## AIM OF THE EXERCISE
In the copy, leave out the pictures and repeat all records exactly.

## DATA FOR THIS TASK

───

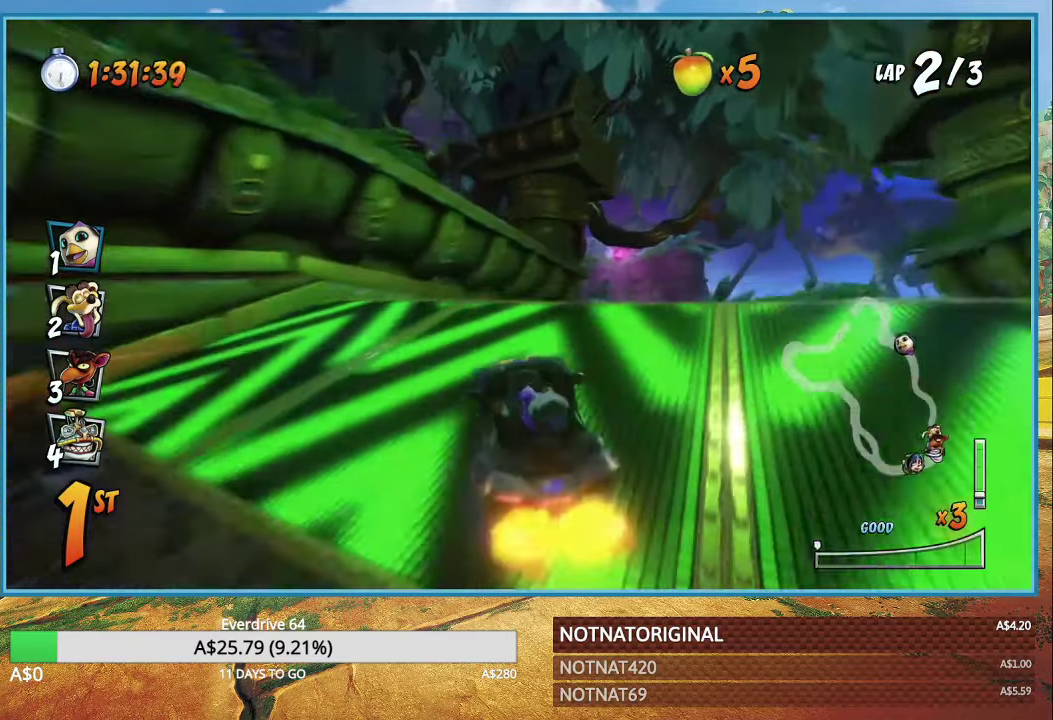
{"buttons": ["CROSS"], "left_stick": "center", "right_stick": "center", "events": [[16, "left_stick", "right"], [166, "R1", "down"], [333, "left_stick", "center"], [350, "R1", "up"]]}
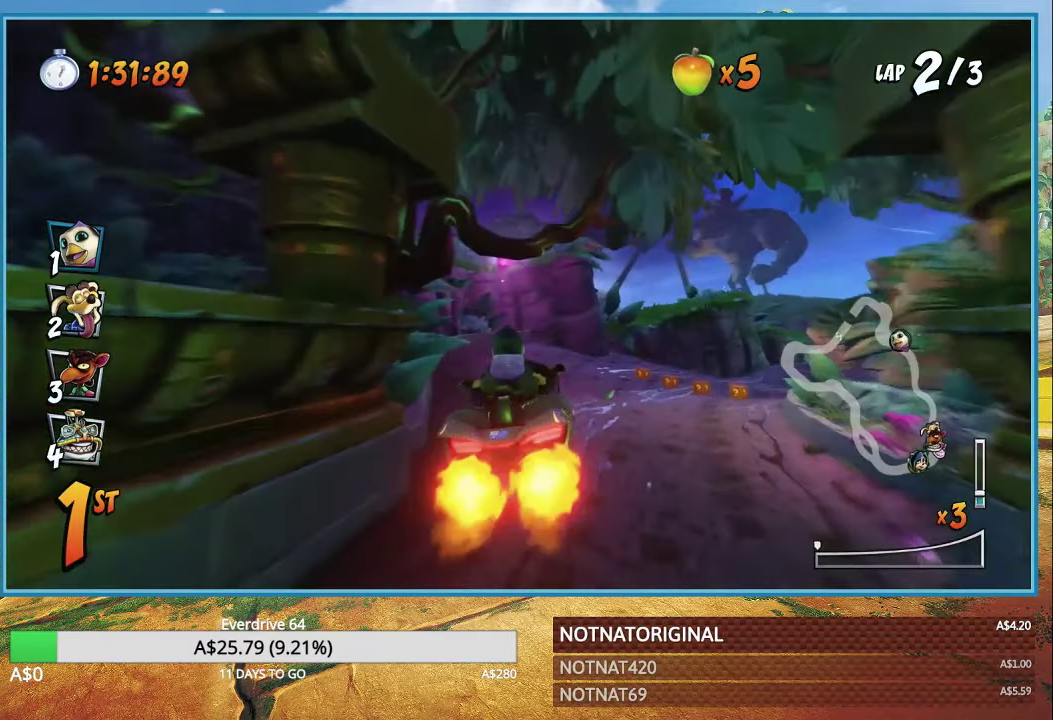
{"buttons": ["CROSS"], "left_stick": "right", "right_stick": "center", "events": [[100, "left_stick", "right"]]}
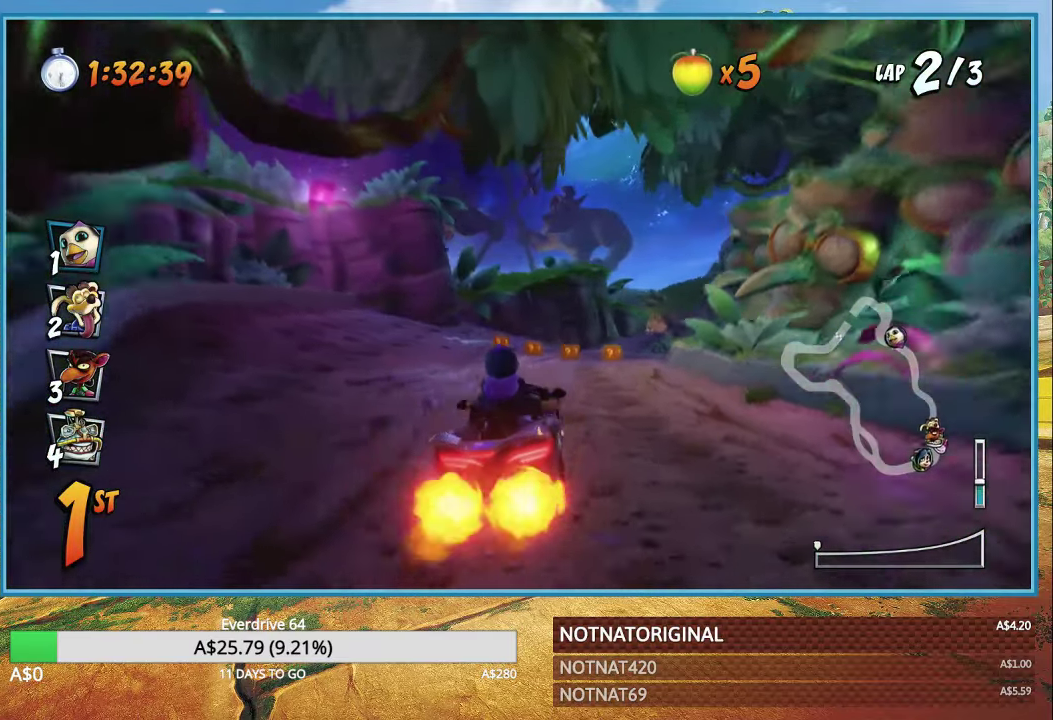
{"buttons": ["CROSS", "R1"], "left_stick": "right", "right_stick": "center", "events": [[333, "R1", "down"]]}
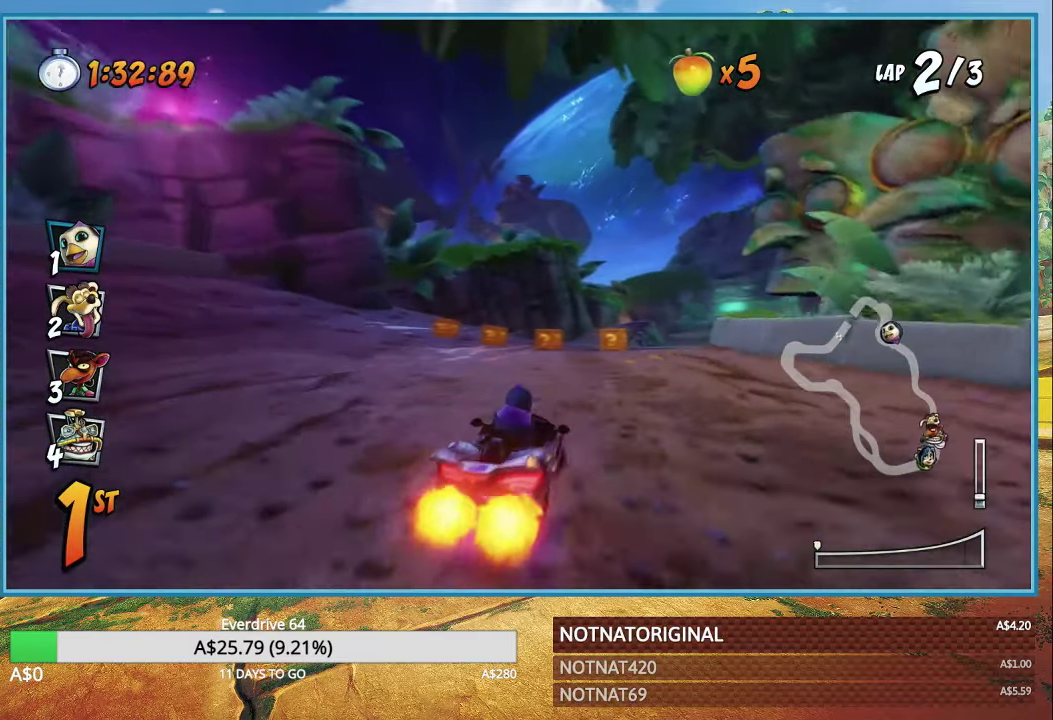
{"buttons": ["CROSS", "R1"], "left_stick": "right", "right_stick": "center", "events": []}
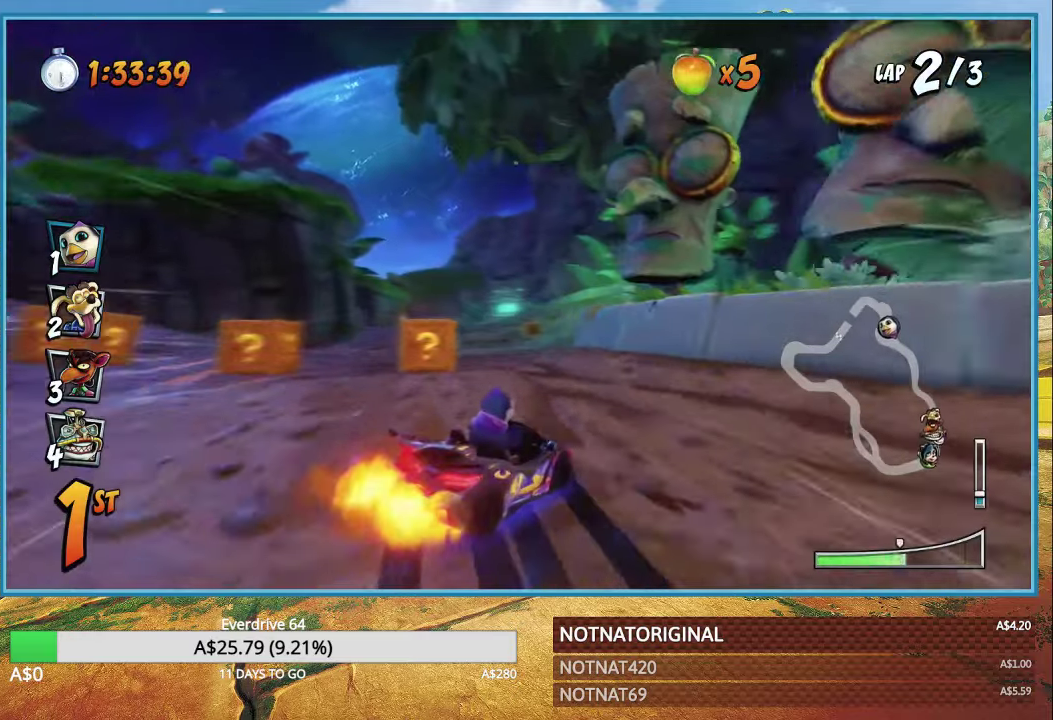
{"buttons": ["CROSS", "R1"], "left_stick": "right", "right_stick": "center", "events": [[267, "L1", "down"], [383, "L1", "up"]]}
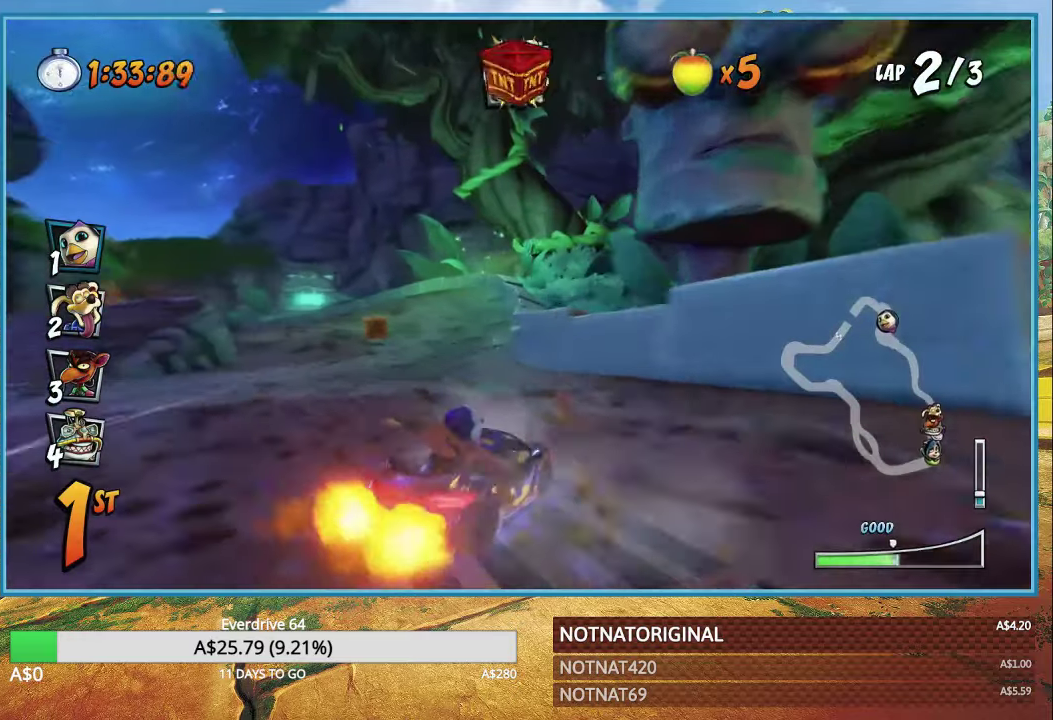
{"buttons": ["CROSS", "L1", "R1"], "left_stick": "right", "right_stick": "center", "events": [[150, "left_stick", "center"], [383, "left_stick", "right"], [500, "L1", "down"]]}
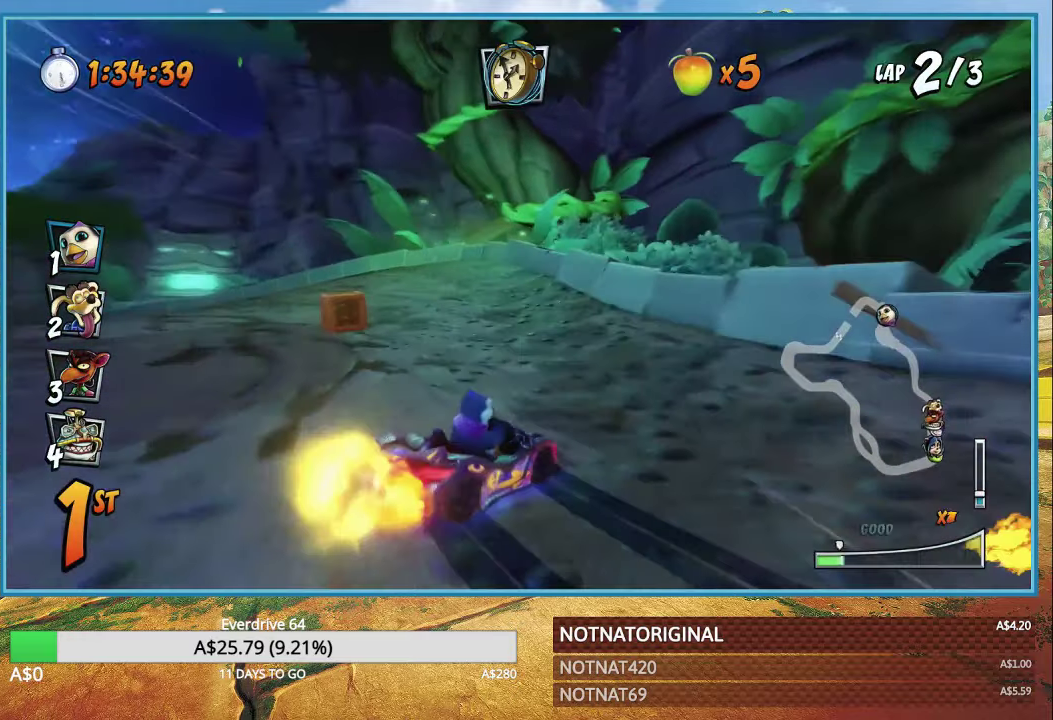
{"buttons": ["CROSS", "R1"], "left_stick": "left", "right_stick": "center", "events": [[100, "L1", "up"], [300, "left_stick", "left"], [383, "R1", "up"], [500, "R1", "down"]]}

───

## TASK SOLUTION
{"buttons": ["CROSS"], "left_stick": "center", "right_stick": "center", "events": [[16, "left_stick", "right"], [166, "R1", "down"], [333, "left_stick", "center"], [350, "R1", "up"]]}
{"buttons": ["CROSS"], "left_stick": "right", "right_stick": "center", "events": [[100, "left_stick", "right"]]}
{"buttons": ["CROSS", "R1"], "left_stick": "right", "right_stick": "center", "events": [[333, "R1", "down"]]}
{"buttons": ["CROSS", "R1"], "left_stick": "right", "right_stick": "center", "events": []}
{"buttons": ["CROSS", "R1"], "left_stick": "right", "right_stick": "center", "events": [[267, "L1", "down"], [383, "L1", "up"]]}
{"buttons": ["CROSS", "L1", "R1"], "left_stick": "right", "right_stick": "center", "events": [[150, "left_stick", "center"], [383, "left_stick", "right"], [500, "L1", "down"]]}
{"buttons": ["CROSS", "R1"], "left_stick": "left", "right_stick": "center", "events": [[100, "L1", "up"], [300, "left_stick", "left"], [383, "R1", "up"], [500, "R1", "down"]]}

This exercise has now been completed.